* [About this task]
The answer must be an exact copy of the records, with every picture removed.

Pictures with circuit source files
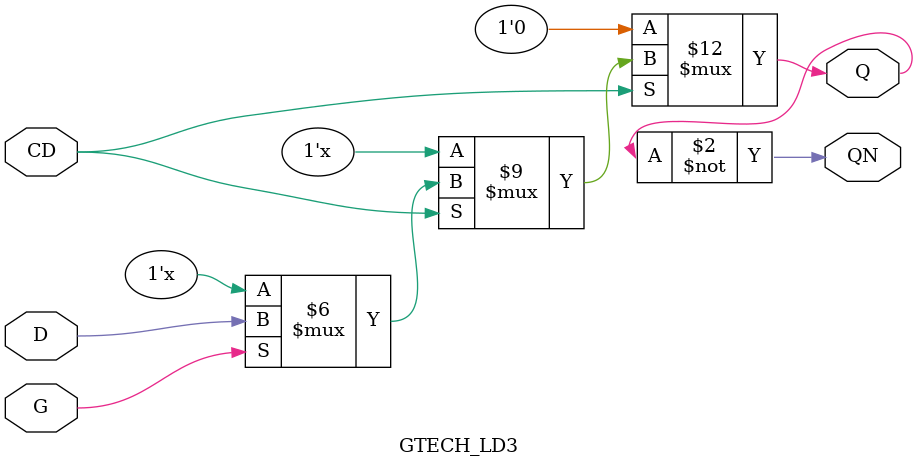
<source format=v>



module GTECH_LD3 (D, G, CD, Q, QN); 
	input D, G, CD;
	output Q, QN;

	reg Q, QN;


	always @(Q)
        begin
                QN = ~Q;
        end

        always @(G or D or CD)
        begin
	    if (!CD) Q = 0;
	    else 
  	    begin
            	if (G) 
		    Q = D;
		
	    end
        end
endmodule




</source>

* [Solved exercise]
<source format=v>



module GTECH_LD3 (D, G, CD, Q, QN); 
	input D, G, CD;
	output Q, QN;

	reg Q, QN;


	always @(Q)
        begin
                QN = ~Q;
        end

        always @(G or D or CD)
        begin
	    if (!CD) Q = 0;
	    else 
  	    begin
            	if (G) 
		    Q = D;
		
	    end
        end
endmodule




</source>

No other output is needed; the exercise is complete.